Sunday, February 1, 2009

Type 1 diabetes mellitus

Introduction

Diabetes mellitus is a multisystem. Consequences are in the form of biochemical and anatomical. Disturbances in the metabolism of carbohydrates, protein and fat are the biochemical consequences whereas macrovascular and microvascular complications are the anatomical derangements. Absence or deficiency of insulin is the cause which result all the consequences of the type 1 DM. This is a disease of young individuals, not always.

How does it happen (Pathophysiology)?

Type 1 DM is a catabolic disorder in which circulating insulin is very low or absent. This is due to the failure of pancreatic beta cells to respond to all insulin-secretory stimuli. Therefore patients require exogenous insulin to reverse this catabolic condition, prevent ketosis, and normalize lipid and protein metabolism.

This is an autoimmune disease. There are histological evidence of immunological involvement such as lymphocytic infiltration and destruction of insulin-secreting cells of the islets of Langerhans, causing insulin deficiency. Approximately 85% of patients have circulating islet cell antibodies, and the majority also has detectable anti-insulin antibodies before receiving insulin therapy. Most islet cell antibodies are directed against glutamic acid decarboxylase (GAD) within pancreatic B cells.

There is another school of thought and it says that pancreatic beta cell destruction is due to an infectious or environmental agent. It triggers the immune system in a genetically susceptible individual to develop an autoimmune response against altered pancreatic beta cell antigens or molecules in beta cells that resemble a viral protein. Environmental agents that have been hypothesized to induce an attack on beta cell function include viruses (eg, mumps, rubella, Coxsackie B4), toxic chemicals, and exposure to cow's milk in infancy, and cytotoxins.

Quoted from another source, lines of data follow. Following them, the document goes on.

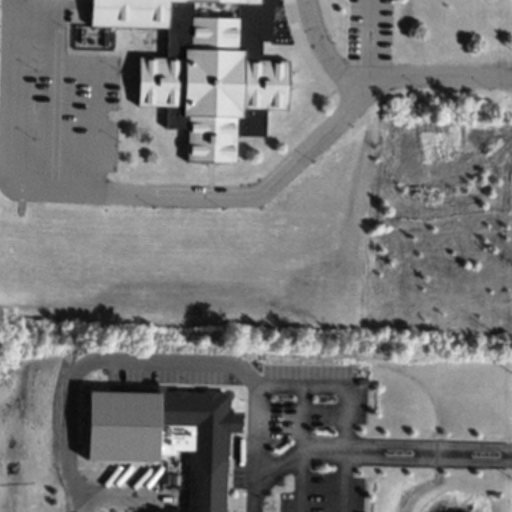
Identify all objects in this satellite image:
building: (138, 12)
parking lot: (371, 31)
road: (371, 37)
road: (281, 43)
road: (312, 63)
building: (206, 68)
road: (387, 74)
road: (128, 81)
parking lot: (67, 112)
road: (209, 177)
road: (123, 190)
park: (295, 247)
road: (251, 383)
building: (164, 435)
road: (299, 448)
road: (294, 455)
building: (204, 480)
road: (277, 490)
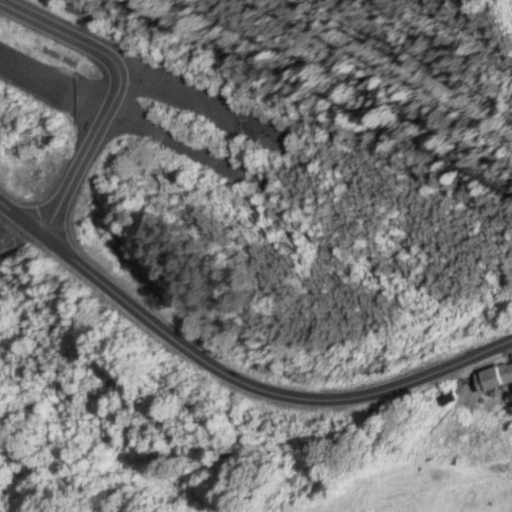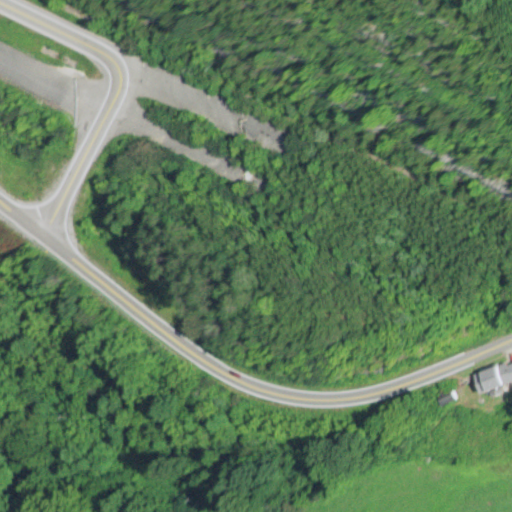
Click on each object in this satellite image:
road: (56, 22)
road: (118, 73)
road: (75, 166)
road: (232, 375)
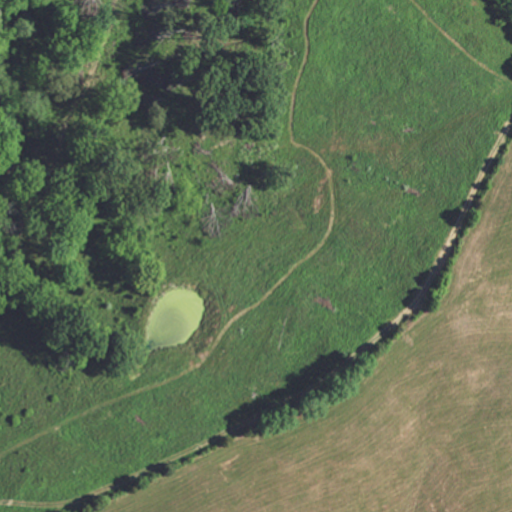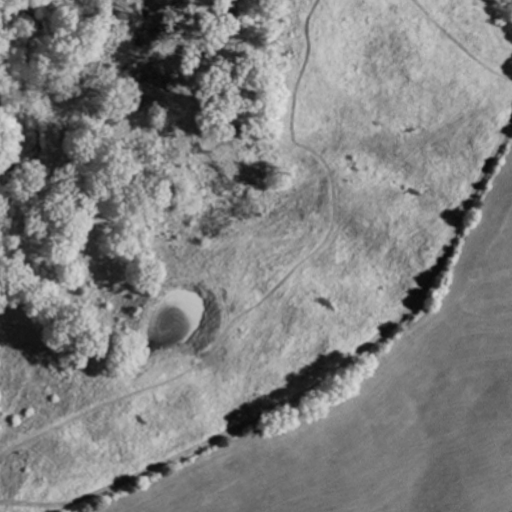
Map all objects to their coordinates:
road: (1, 51)
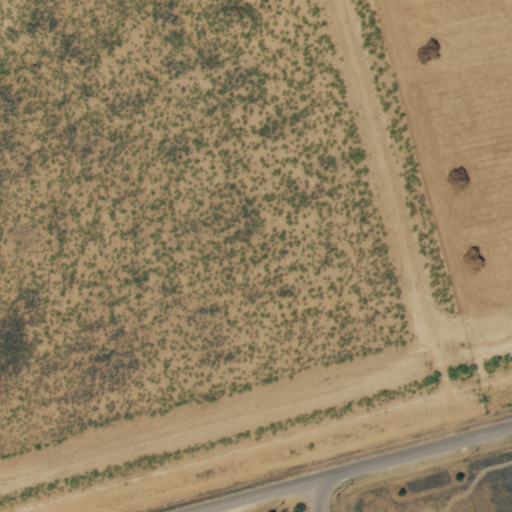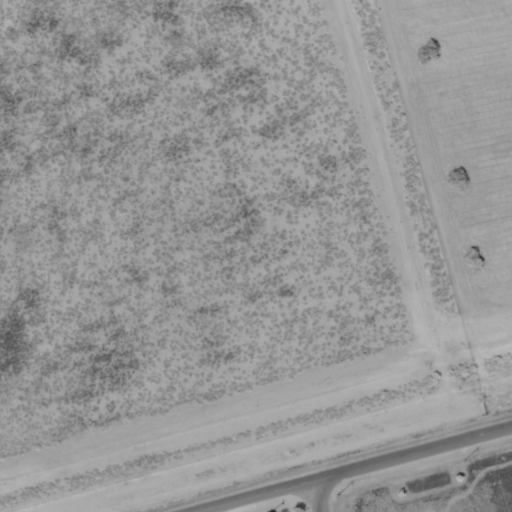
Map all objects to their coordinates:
road: (357, 469)
road: (315, 497)
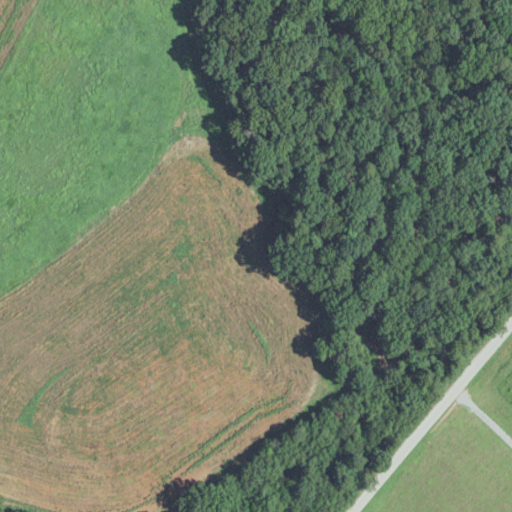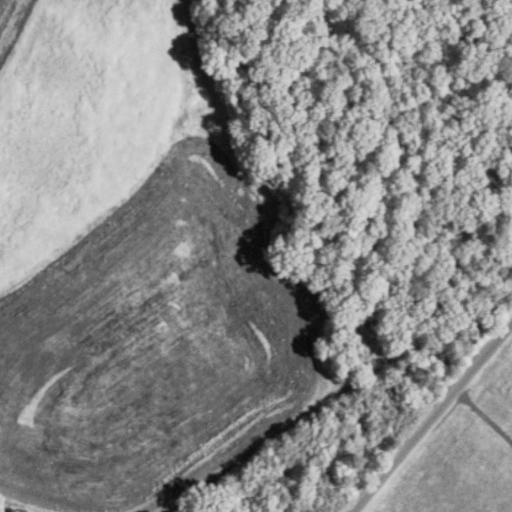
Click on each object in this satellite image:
road: (430, 414)
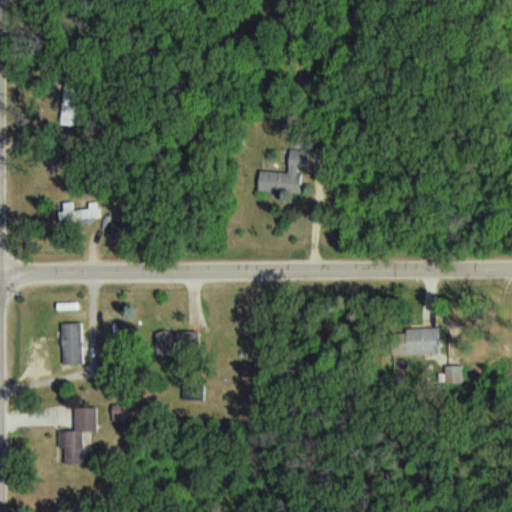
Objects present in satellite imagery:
building: (283, 180)
road: (3, 255)
road: (256, 267)
building: (421, 341)
building: (181, 342)
building: (76, 343)
building: (194, 390)
building: (82, 435)
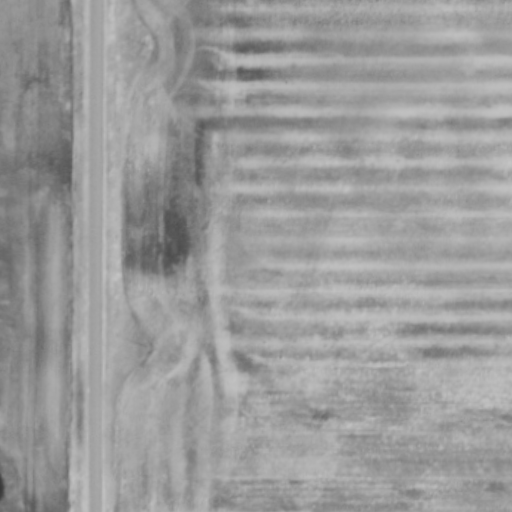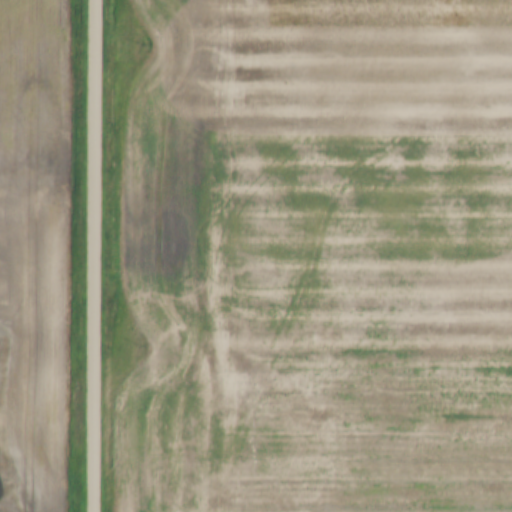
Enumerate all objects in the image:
road: (97, 256)
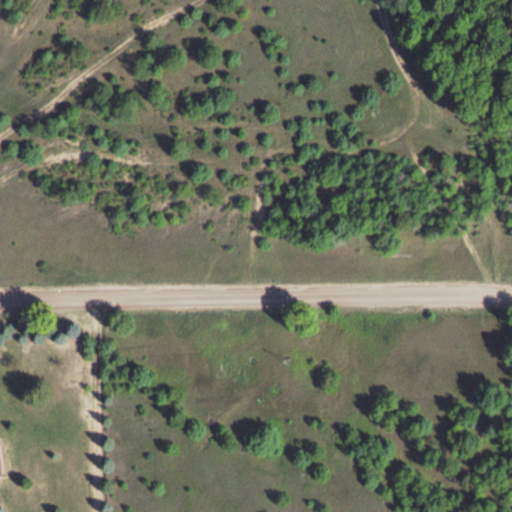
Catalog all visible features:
road: (256, 292)
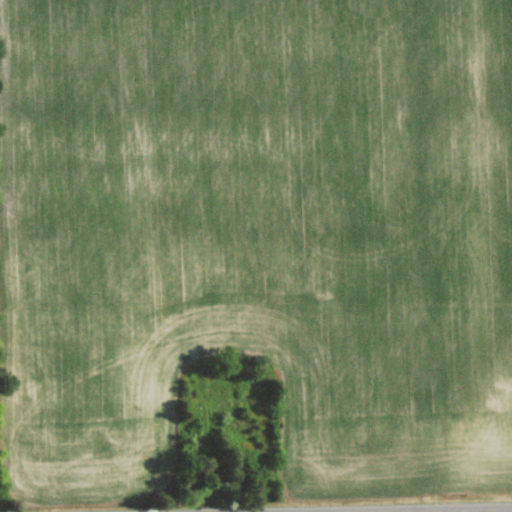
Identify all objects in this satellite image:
crop: (256, 225)
road: (491, 511)
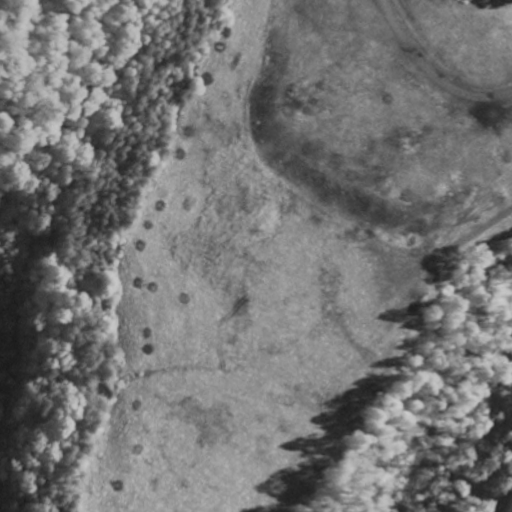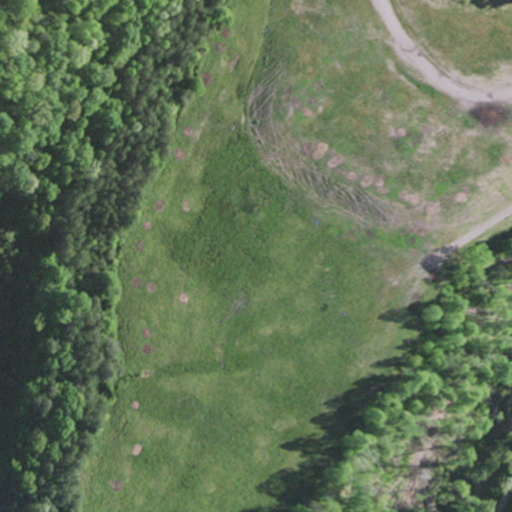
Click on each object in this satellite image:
road: (488, 238)
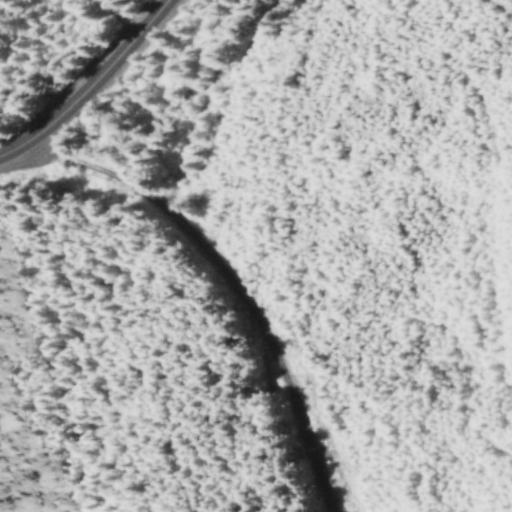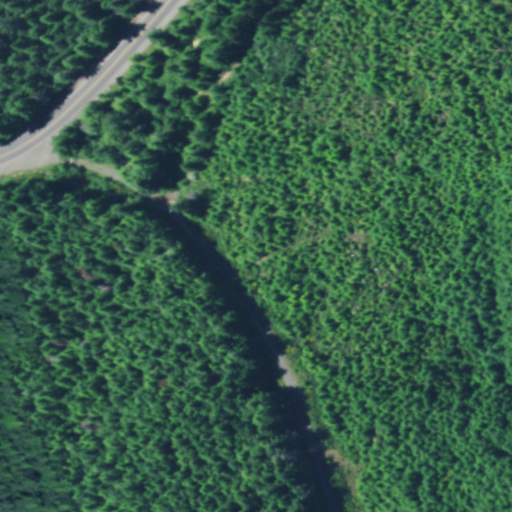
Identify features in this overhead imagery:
road: (81, 78)
road: (229, 276)
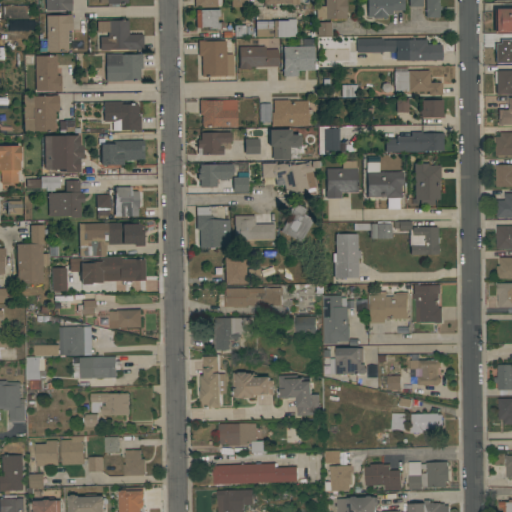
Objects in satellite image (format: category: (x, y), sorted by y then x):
building: (499, 0)
building: (113, 1)
building: (116, 2)
building: (279, 2)
building: (281, 2)
building: (207, 3)
building: (237, 3)
building: (414, 3)
building: (414, 3)
building: (204, 4)
building: (56, 5)
building: (57, 5)
building: (382, 7)
building: (382, 8)
building: (431, 8)
building: (431, 9)
building: (330, 10)
building: (331, 10)
road: (121, 11)
building: (14, 12)
building: (206, 19)
building: (207, 19)
building: (502, 20)
building: (503, 20)
road: (409, 26)
building: (19, 27)
building: (275, 28)
building: (283, 29)
building: (323, 29)
building: (322, 30)
building: (239, 31)
building: (55, 33)
building: (56, 33)
building: (117, 36)
building: (116, 37)
building: (401, 49)
building: (401, 49)
building: (503, 51)
building: (503, 52)
building: (256, 57)
building: (256, 58)
building: (214, 59)
building: (214, 60)
building: (296, 60)
building: (297, 60)
building: (122, 67)
building: (122, 68)
building: (48, 72)
building: (45, 74)
building: (414, 82)
building: (502, 82)
building: (502, 82)
building: (414, 83)
road: (111, 86)
road: (242, 88)
building: (345, 91)
building: (347, 92)
road: (116, 97)
building: (401, 106)
building: (401, 106)
building: (430, 108)
building: (431, 109)
building: (40, 112)
building: (39, 113)
building: (217, 113)
building: (288, 113)
building: (289, 113)
building: (504, 113)
building: (217, 114)
building: (121, 115)
building: (121, 115)
building: (504, 116)
building: (67, 126)
building: (328, 138)
building: (328, 139)
building: (212, 143)
building: (213, 143)
building: (281, 143)
building: (414, 143)
building: (414, 143)
building: (282, 144)
building: (503, 144)
building: (503, 145)
building: (250, 146)
building: (251, 147)
building: (121, 152)
building: (61, 153)
building: (62, 153)
building: (120, 153)
road: (218, 157)
building: (9, 164)
building: (10, 164)
building: (212, 174)
building: (213, 175)
building: (289, 175)
building: (504, 175)
building: (290, 176)
building: (503, 177)
building: (340, 180)
building: (340, 180)
building: (238, 182)
building: (48, 183)
building: (381, 183)
building: (425, 183)
building: (31, 184)
building: (425, 184)
building: (239, 185)
building: (384, 185)
building: (65, 201)
building: (64, 202)
building: (102, 202)
building: (124, 202)
road: (217, 202)
building: (125, 203)
building: (392, 204)
building: (101, 206)
building: (504, 206)
building: (504, 207)
building: (13, 208)
building: (12, 209)
road: (399, 217)
building: (295, 223)
building: (295, 224)
building: (251, 228)
building: (210, 229)
building: (250, 230)
building: (375, 230)
road: (9, 231)
building: (379, 232)
building: (212, 233)
building: (108, 236)
building: (504, 237)
building: (504, 237)
building: (106, 238)
building: (419, 238)
building: (421, 240)
road: (173, 255)
building: (344, 256)
building: (344, 256)
road: (470, 256)
building: (30, 257)
building: (30, 258)
building: (1, 259)
building: (1, 262)
building: (504, 268)
building: (505, 268)
building: (234, 270)
building: (111, 271)
building: (234, 271)
building: (115, 272)
building: (260, 272)
road: (417, 276)
building: (57, 280)
building: (504, 294)
building: (2, 295)
building: (504, 295)
building: (2, 296)
building: (251, 296)
building: (252, 297)
building: (426, 304)
building: (426, 304)
building: (387, 306)
building: (86, 307)
building: (388, 307)
building: (87, 308)
building: (18, 313)
building: (0, 318)
building: (125, 318)
building: (0, 319)
building: (101, 320)
building: (124, 320)
building: (335, 320)
building: (335, 321)
building: (305, 324)
building: (305, 326)
building: (230, 330)
building: (227, 332)
road: (420, 340)
building: (75, 341)
building: (74, 342)
road: (134, 347)
building: (45, 350)
building: (46, 350)
building: (348, 361)
building: (350, 362)
building: (98, 367)
building: (96, 368)
building: (32, 369)
building: (426, 371)
building: (371, 372)
building: (425, 372)
building: (38, 373)
building: (504, 377)
building: (504, 377)
building: (211, 383)
building: (213, 383)
building: (393, 383)
building: (393, 383)
building: (251, 385)
building: (252, 386)
building: (299, 394)
building: (300, 395)
building: (11, 401)
building: (12, 401)
building: (403, 402)
building: (110, 403)
building: (110, 404)
building: (505, 410)
building: (504, 411)
road: (229, 413)
building: (91, 420)
building: (91, 421)
building: (397, 421)
building: (397, 422)
building: (432, 422)
building: (417, 423)
building: (424, 424)
building: (240, 436)
building: (241, 436)
building: (112, 444)
building: (111, 445)
building: (72, 451)
building: (73, 451)
road: (413, 451)
building: (46, 452)
building: (46, 454)
building: (332, 457)
building: (134, 463)
building: (134, 463)
building: (95, 464)
building: (95, 464)
building: (508, 466)
building: (508, 466)
building: (10, 473)
building: (253, 474)
building: (253, 474)
building: (427, 474)
building: (382, 476)
building: (428, 476)
road: (119, 478)
building: (339, 478)
building: (382, 478)
building: (340, 479)
building: (36, 481)
building: (35, 482)
building: (11, 483)
road: (493, 490)
road: (433, 495)
building: (132, 499)
building: (233, 500)
building: (234, 500)
building: (133, 501)
building: (86, 503)
building: (88, 504)
building: (358, 504)
building: (11, 505)
building: (47, 505)
building: (356, 505)
building: (47, 506)
building: (506, 506)
building: (428, 507)
building: (507, 507)
building: (429, 508)
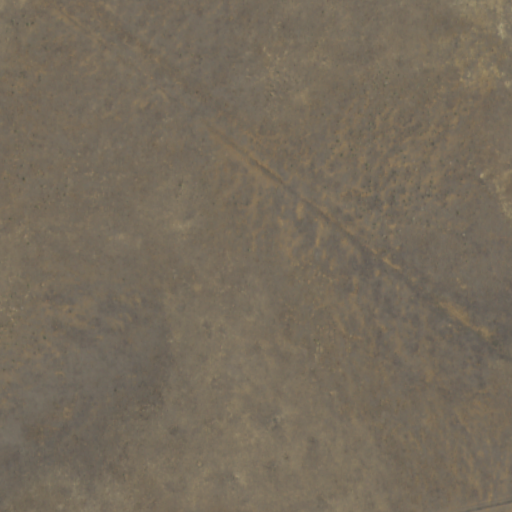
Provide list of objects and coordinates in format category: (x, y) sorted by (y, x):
airport: (255, 255)
road: (474, 503)
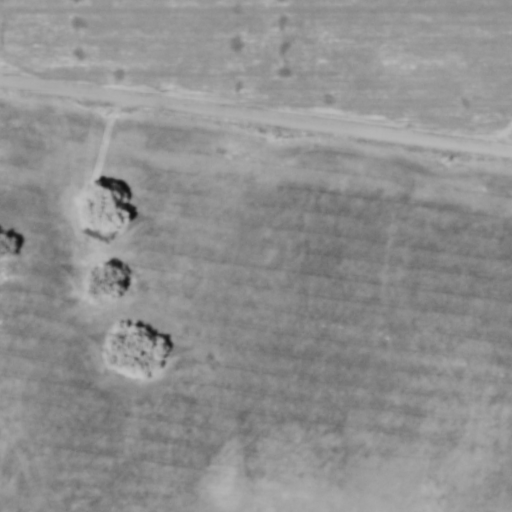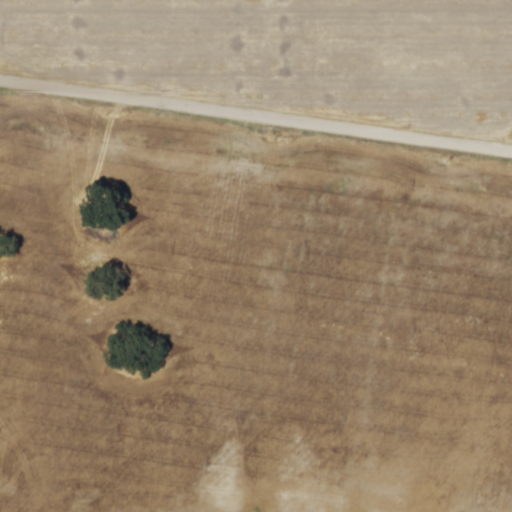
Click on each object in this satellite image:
road: (255, 111)
crop: (246, 325)
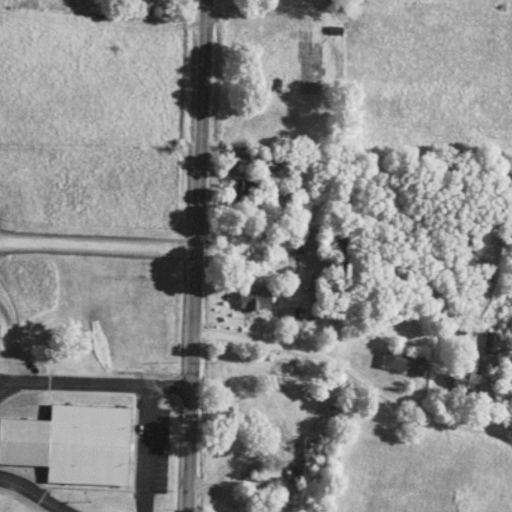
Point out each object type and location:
building: (139, 0)
road: (242, 12)
building: (302, 43)
building: (269, 157)
building: (244, 189)
road: (29, 241)
road: (194, 256)
building: (254, 298)
building: (405, 360)
building: (467, 377)
road: (353, 378)
road: (13, 381)
building: (88, 444)
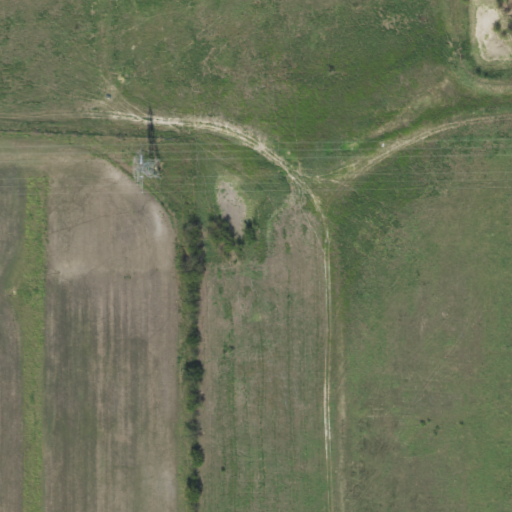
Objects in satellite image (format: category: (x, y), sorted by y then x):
power tower: (147, 166)
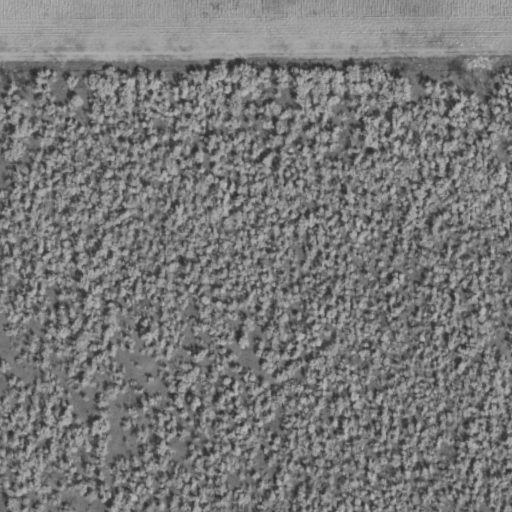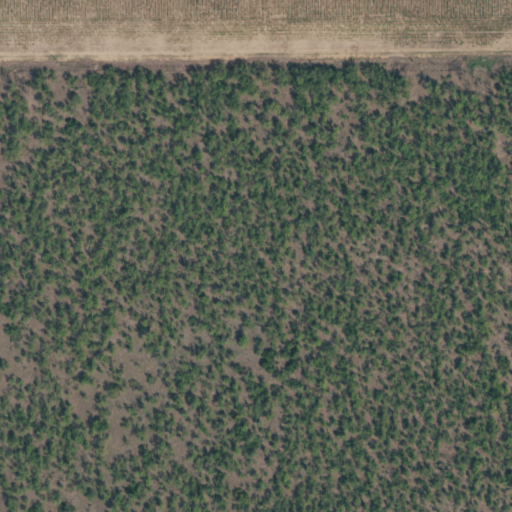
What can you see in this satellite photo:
road: (256, 71)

Recent evidence suggests a role for vitamin D in the pathogenesis and prevention of diabetes mellitus as well.

Epidemiology

This is the commonest metabolic disorder of childhood. Scandinavia has the highest prevalence rates for type 1 DM (ie, approximately 20% of the total number of people with DM), while China and Japan have the lowest prevalence rates, with less than 1% of all people with diabetes. Some of these differences may relate to definitional issues and the completeness of reporting.

Type 1 DM is more common in men than in women.

Type 1 DM usually starts in children aged 4 years or older, with the peak incidence of onset at 11-13 years of age, coinciding with early adolescence and puberty.

Type 1 DM is more common among non-Hispanic whites, followed by African Americans and Hispanic Americans. It is comparatively uncommon among Asians

Type 1 DM is associated with a high morbidity and premature mortality due to complications.